Tuesday, November 17, 2015

Serial Week: The Batman



Hello all and a fine greetings to Day 1 of Serial Week. To start off this concept, we go to Columbia Pictures were they have reeled in a couple of characters that hail from the DC comics universe. A couple of caped crusaders hell bent on keeping the streets clean of crime. Yes I am talking of Batman and Robin. In 1943, 5 years after the release of the comic book series Detective Comics, these characters were believed to be hot property and an immediate calling for a serial was on the way. This is The Batman.

Commissioner Gordon? Do you have Prince Albert in a can?















Based on the Bob Kane creation, Batman operated a little differently than he did in the comics. At the height of World War II, some alterations were made as Batman operated as a secrete government agent rather than the vigilante as he was. This was mostly due to the censors not wanting the hero to be seen taking the law into his own hands.
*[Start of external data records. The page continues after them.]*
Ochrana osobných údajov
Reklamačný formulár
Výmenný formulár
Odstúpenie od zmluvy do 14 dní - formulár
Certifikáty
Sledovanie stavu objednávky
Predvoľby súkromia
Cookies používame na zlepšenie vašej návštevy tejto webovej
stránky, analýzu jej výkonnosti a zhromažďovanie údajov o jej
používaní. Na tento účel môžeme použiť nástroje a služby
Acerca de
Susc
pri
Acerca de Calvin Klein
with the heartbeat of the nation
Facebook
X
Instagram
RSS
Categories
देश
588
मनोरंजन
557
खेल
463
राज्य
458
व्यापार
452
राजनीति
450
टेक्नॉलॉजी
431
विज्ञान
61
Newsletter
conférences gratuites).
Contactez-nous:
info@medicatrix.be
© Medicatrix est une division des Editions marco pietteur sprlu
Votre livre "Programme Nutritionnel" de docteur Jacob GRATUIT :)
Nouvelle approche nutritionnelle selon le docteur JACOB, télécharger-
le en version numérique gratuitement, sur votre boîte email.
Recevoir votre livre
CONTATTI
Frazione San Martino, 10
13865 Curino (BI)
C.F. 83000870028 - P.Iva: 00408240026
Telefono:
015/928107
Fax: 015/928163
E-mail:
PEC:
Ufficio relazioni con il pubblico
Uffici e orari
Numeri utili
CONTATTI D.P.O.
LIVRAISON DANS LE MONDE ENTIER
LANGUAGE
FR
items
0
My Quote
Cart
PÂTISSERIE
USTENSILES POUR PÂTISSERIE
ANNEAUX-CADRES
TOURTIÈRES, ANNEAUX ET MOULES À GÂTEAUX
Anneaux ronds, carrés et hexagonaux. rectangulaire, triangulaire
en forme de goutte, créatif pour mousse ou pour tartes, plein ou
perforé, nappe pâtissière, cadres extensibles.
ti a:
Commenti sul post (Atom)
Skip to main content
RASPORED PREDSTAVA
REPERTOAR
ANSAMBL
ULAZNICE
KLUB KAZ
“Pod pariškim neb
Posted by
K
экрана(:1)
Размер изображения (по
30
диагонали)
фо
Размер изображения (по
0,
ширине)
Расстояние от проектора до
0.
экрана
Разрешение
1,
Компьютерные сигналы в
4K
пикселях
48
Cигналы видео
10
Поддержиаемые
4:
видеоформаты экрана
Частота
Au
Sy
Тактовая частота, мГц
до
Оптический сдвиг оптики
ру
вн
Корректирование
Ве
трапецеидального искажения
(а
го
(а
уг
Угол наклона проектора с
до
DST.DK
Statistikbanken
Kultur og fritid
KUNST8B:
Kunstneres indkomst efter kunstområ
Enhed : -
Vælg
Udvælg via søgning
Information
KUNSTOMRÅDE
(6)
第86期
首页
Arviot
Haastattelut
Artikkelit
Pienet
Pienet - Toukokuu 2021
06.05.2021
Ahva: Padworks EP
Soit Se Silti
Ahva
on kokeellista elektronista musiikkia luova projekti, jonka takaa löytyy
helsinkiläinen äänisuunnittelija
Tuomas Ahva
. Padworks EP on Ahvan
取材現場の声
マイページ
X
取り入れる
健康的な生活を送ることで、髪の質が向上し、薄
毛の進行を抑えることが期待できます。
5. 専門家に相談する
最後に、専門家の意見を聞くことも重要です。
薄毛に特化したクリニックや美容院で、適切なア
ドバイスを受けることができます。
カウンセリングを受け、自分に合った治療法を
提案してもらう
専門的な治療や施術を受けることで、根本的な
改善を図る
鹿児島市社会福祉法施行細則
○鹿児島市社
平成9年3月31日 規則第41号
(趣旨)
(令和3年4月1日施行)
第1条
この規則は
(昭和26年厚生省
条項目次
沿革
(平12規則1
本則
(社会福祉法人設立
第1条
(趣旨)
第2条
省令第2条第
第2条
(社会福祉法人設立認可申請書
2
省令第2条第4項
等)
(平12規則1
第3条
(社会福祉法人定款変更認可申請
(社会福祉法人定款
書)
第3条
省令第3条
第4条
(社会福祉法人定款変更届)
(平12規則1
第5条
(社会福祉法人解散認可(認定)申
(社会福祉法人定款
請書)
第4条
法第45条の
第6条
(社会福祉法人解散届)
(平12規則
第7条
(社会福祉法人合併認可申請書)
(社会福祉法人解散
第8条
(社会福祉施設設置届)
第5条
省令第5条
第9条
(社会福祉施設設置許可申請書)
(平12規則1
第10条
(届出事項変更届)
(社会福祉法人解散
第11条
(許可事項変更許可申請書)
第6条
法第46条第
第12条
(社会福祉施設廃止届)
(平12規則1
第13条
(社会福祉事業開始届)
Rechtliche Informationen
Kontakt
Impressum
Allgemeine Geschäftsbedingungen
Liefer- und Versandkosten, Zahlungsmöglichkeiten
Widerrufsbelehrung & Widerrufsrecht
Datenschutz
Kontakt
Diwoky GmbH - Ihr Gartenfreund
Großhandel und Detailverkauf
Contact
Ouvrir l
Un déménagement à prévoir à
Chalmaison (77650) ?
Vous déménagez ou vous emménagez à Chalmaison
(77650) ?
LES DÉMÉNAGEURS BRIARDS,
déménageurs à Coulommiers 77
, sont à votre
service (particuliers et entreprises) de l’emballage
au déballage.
Yet they have no problem of a young boy in tights running head long into danger. Film censors are screwy.

Like most material of the time in American fiction it is very anti-German and heavily anti-Japanese as our villain of this piece Dr. Daka (J. Carrol Naish of Sahara, Annie Get Your Gun, Rio Grande and The New Adventures of Charlie Chan) a brilliant scientist and agent for Emperor Hirohito (or Emperor Akihito) has developed a device capable of taking over the minds of men and women leaving them in a zombie (a mindless automon controlled by a powerful drug, not the Romero flesh eaters) state of mind to do Daka's bidding.


Charlie Chan: Master Criminal.















Batman (Lewis Wilson of The Batman, There's Something About a Soldier, Once Upon a Time, Wild Women of Wongo and Craig Kennedy, Criminologist) along side his faithful sidekick Robin (Douglas Croft of The Pride of the Yankees, Kings Row, Yankee Doodle Dandy, The Batman and River Gang) work tirelessly to thwart this threat and the growing crime rate as most of Gotham's menfolk are over seas... yet that lay about, good for nothing Bruce Wayne gets to stay home. Why, I'd give him some chin music I tells ya. Devoted manservant Alfred (William Austin of It, The Gay Divorcee, The Private Life of Henry VIII and Alice in Wonderland) keeps our heroes' secret and even fends off Bruce's lady friend Linda (Shirley Patterson of The Batman, World Without End, The Land Unknown, It! The Terror from Beyond Space and Frontier Doctor) so the boys can go biffing bad guys in their tights.





There were of course some complications with the character in the scope of a budget. An established shot of the manor on Hill Road in L.A. Most of the film location was around Iverson Ranch in Chatsworth... surprisingly enough there were no 8 foot high fences like several homes in Chatsworth now for more risque filming these days.   Several of the Bat Cave shots are found in my favorite place of Western and Sci-fi but Bronson Canyon in Griffith Park.  

These are also the days when actors did their own stunts for the serials and brother there are plenty of break away chairs and tables hurled at people and out windows. No budget for both a car and a Bat-mobile, a black Cadillac served as both and Alfred was chauffeuring them in both their duel identities. Hope Alfred smeared mud on the license plates. 





Dick, go play your PS4 and stop fidgeting.  Criminy.